[Supplied information]
- Opening Delimiter -

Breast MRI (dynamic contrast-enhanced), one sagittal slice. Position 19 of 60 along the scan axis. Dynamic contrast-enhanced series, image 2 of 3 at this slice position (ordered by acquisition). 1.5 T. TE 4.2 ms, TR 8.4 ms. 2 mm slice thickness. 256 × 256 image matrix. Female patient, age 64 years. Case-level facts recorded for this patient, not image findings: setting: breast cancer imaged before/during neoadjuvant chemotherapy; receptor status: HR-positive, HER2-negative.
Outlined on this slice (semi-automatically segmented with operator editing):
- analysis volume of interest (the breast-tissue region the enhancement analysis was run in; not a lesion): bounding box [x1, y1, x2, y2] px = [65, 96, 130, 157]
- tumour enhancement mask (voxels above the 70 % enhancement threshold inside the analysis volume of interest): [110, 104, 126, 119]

- Closing Delimiter -

[Work instructions] Transcribe the material above in full, keeping every word.

[Expected output]
Breast MRI (dynamic contrast-enhanced), one sagittal slice. Position 19 of 60 along the scan axis. Dynamic contrast-enhanced series, image 2 of 3 at this slice position (ordered by acquisition). 1.5 T. TE 4.2 ms, TR 8.4 ms. 2 mm slice thickness. 256 × 256 image matrix. Female patient, age 64 years. Case-level facts recorded for this patient, not image findings: setting: breast cancer imaged before/during neoadjuvant chemotherapy; receptor status: HR-positive, HER2-negative.
Outlined on this slice (semi-automatically segmented with operator editing):
- analysis volume of interest (the breast-tissue region the enhancement analysis was run in; not a lesion): bounding box [x1, y1, x2, y2] px = [65, 96, 130, 157]
- tumour enhancement mask (voxels above the 70 % enhancement threshold inside the analysis volume of interest): [110, 104, 126, 119]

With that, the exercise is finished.